The full listing is to be written out again, unchanged.

____________________

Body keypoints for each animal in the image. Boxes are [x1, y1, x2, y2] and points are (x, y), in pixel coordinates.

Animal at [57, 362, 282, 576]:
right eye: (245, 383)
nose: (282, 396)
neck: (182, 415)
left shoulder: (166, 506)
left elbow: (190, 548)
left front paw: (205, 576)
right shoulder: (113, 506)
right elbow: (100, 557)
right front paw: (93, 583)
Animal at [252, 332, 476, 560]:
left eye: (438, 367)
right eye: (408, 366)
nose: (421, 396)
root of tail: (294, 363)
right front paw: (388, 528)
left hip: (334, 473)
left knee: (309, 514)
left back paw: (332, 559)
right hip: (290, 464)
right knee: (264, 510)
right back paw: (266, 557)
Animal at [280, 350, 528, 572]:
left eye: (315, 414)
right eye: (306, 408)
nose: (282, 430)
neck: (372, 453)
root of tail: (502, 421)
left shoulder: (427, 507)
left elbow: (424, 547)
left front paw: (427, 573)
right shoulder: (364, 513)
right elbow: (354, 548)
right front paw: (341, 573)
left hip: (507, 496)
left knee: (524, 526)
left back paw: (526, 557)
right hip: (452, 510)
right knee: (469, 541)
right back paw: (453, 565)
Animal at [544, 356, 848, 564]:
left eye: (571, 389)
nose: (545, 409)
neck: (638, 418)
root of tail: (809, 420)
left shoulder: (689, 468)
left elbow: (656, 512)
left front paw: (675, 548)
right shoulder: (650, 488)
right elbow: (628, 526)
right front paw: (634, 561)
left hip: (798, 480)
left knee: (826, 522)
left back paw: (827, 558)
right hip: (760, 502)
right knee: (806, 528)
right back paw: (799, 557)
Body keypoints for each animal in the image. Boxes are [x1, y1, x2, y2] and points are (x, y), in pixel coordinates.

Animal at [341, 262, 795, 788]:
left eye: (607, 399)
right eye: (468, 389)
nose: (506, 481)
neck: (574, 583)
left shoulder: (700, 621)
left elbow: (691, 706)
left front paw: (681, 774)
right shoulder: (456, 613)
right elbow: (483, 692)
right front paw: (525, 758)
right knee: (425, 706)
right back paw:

____________________

Output:
Body keypoints for each animal in the image. Boxes are [x1, y1, x2, y2] and points are (x, y), in pixel coordinates.

Animal at [57, 362, 282, 576]:
right eye: (245, 383)
nose: (282, 396)
neck: (182, 415)
left shoulder: (166, 506)
left elbow: (190, 548)
left front paw: (205, 576)
right shoulder: (113, 506)
right elbow: (100, 557)
right front paw: (93, 583)
Animal at [252, 332, 476, 560]:
left eye: (438, 367)
right eye: (408, 366)
nose: (421, 396)
root of tail: (294, 363)
right front paw: (388, 528)
left hip: (334, 473)
left knee: (309, 514)
left back paw: (332, 559)
right hip: (290, 464)
right knee: (264, 510)
right back paw: (266, 557)
Animal at [280, 350, 528, 572]:
left eye: (315, 414)
right eye: (306, 408)
nose: (282, 430)
neck: (372, 453)
root of tail: (502, 421)
left shoulder: (427, 507)
left elbow: (424, 547)
left front paw: (427, 573)
right shoulder: (364, 513)
right elbow: (354, 548)
right front paw: (341, 573)
left hip: (507, 496)
left knee: (524, 526)
left back paw: (526, 557)
right hip: (452, 510)
right knee: (469, 541)
right back paw: (453, 565)
Animal at [544, 356, 848, 564]:
left eye: (571, 389)
nose: (545, 409)
neck: (638, 418)
root of tail: (809, 420)
left shoulder: (689, 468)
left elbow: (656, 512)
left front paw: (675, 548)
right shoulder: (650, 488)
right elbow: (628, 526)
right front paw: (634, 561)
left hip: (798, 480)
left knee: (826, 522)
left back paw: (827, 558)
right hip: (760, 502)
right knee: (806, 528)
right back paw: (799, 557)
Body keypoints for each animal in the image. Boxes are [x1, y1, x2, y2] and points are (x, y), in pixel coordinates.

Animal at [341, 262, 795, 788]:
left eye: (607, 399)
right eye: (468, 389)
nose: (506, 481)
neck: (574, 583)
left shoulder: (700, 621)
left elbow: (691, 706)
left front paw: (681, 774)
right shoulder: (456, 613)
right elbow: (483, 692)
right front paw: (525, 758)
right knee: (425, 706)
right back paw:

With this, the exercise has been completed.